MEC deve adotar limites diferentes para Fies

Fonte: Valor Econômico

O Ministério da Educação (MEC) deve adotar, a partir do segundo semestre, tetos diferentes para mensalidades dos cursos de graduação presencial pagas com recursos do Fies, financiamento estudantil do governo.

Na segunda-feira, o governo anunciou que financiará até R$ 5 mil do valor da mensalidade neste primeiro semestre, para todas as graduações. Mas, ao que tudo indica, a ideia do MEC é colocar um teto diferente para cada curso ainda neste ano.

O limite de R$ 5 mil é considerado alto. No Insper, uma das melhores e mais caras instituições de ensino do país, a mensalidade média é de R$ 3,5 mil. Em faculdades voltadas à classe C, normalmente o custo de uma graduação presencial de administração não ultrapassa R$ 1,5 mil, por mês.
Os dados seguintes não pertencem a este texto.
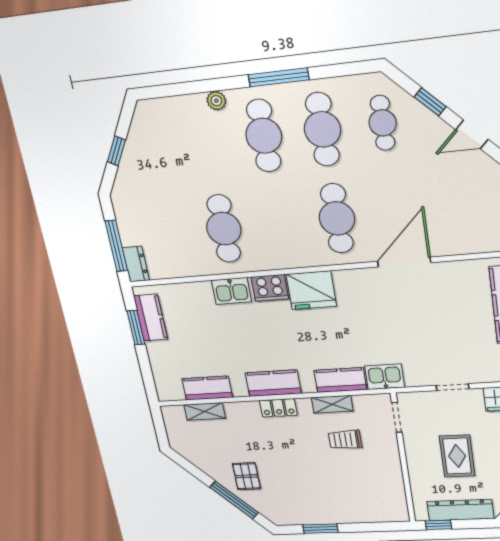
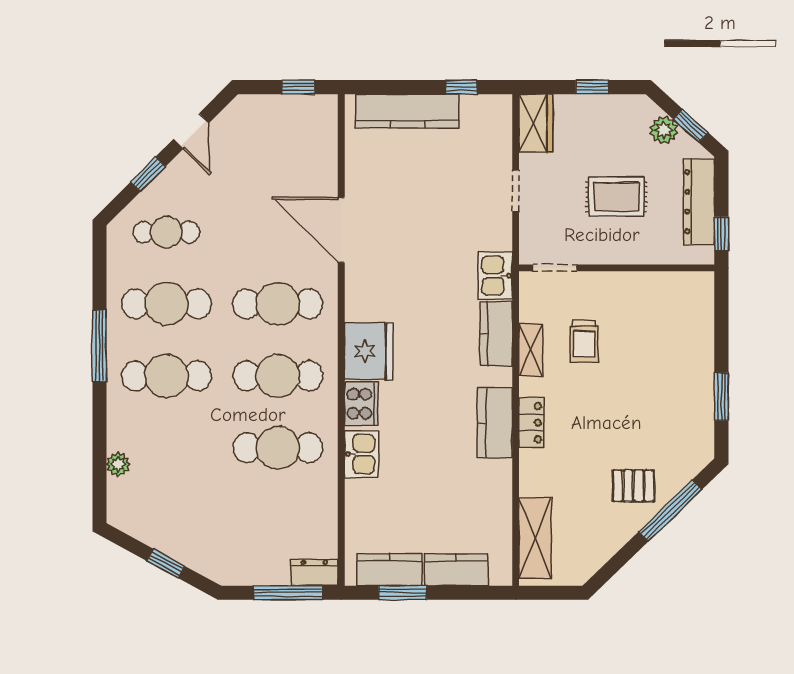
plant: (216, 101) -> (118, 464), moved
cafe table: (280, 224) -> (278, 376), added
kitchen counter: (207, 388) -> (456, 570), moved, turned 90
shelving: (205, 412) -> (535, 538), width x1.50, depth x1.33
A medida anunciada na segunda-feira pelo MEC limitando o financiamento em R$ 5 mil, por mês, impacta em especial os cursos de Medicina. Ainda assim, a quantidade de alunos que financiam suas graduações deste curso com o Fies não é tão expressivo. Segundo dados do FNDE, no primeiro semestre de 2015, cerca de 4,4 mil estudantes de Medicina contrataram o financiamento do governo. Trata-se de uma quantia muito inferior se comparado a cursos de Engenharia e Direito, cuja demanda foi de 47 mil e 43 mil, respectivamente, no mesmo período. A explicação para isso é que as instituições ofertam poucas vagas de Medicina para o Fies, uma vez que existe uma forte demanda por esse curso, ou seja, mesmo sem o financiamento, as vagas da graduação de Medicina são preenchidas.

“É uma primeira medida que deve nortear outras iniciativas que deverão ser anunciadas em março e que levarão em conta aquilo que deve ser estabelecido como critério de financiamento do MEC tendo como parâmetro um máximo de acordo com um determinado curso”, disse Mendonça Filho, ministro do MEC na segunda-feira. Ele não deu detalhes de como poderia seria feito o cálculo para determinar as mensalidades por curso. Os custos de uma graduação têm muitas variáveis como a cidade onde são ministrados e a credibilidade da instituição de ensino.

A medida do MEC dá fortes sinais de que se trata de uma resposta à política, adotada pelas faculdades, de mensalidades diferentes para alunos com e sem Fies. “Ninguém proíbe a existência de curso com mensalidade de R$ 15 mil, mas não é razoável o MEC financiar mensalidade de R$ 8 mil”, disse o ministro.

Segundo relatório do Santander, essa mudança traz impactos negativos às escolas porque o preço médio das mensalidades tende a cair para ficar dentro do teto do Fies. Consequentemente, a receita cai. O aluno tende a procurar por cursos em que não é preciso pagar a diferença do próprio bolso.

Os analistas do banco, Bruno Giardino e Leonardo Olmos, pontuam, no entanto, que esse impacto não será desastroso às quatro companhias de ensino de capital aberto porque hoje só 20% dos calouros ingressam na faculdade com o Fies. Eles estimam que o resultado antes de juros, impostos, depreciação e amortização (Ebitda) das companhias de educação deve cair em média 3% neste ano, sendo que as mais afetadas devem ser Anima e Ser Educacional, que têm menos alunos em cursos a distância, modalidade não financiada pelo programa do governo.

“Um início de 2017 decepcionante embora com impacto limitado. A notícia é negativa já que esperávamos um anúncio de 250 mil contratos em linha com o primeiro semestre de 2016 em face do orçamento maior para 2017 de R$ 21 bilhões”, observam Giardino e Olmos, em relatório.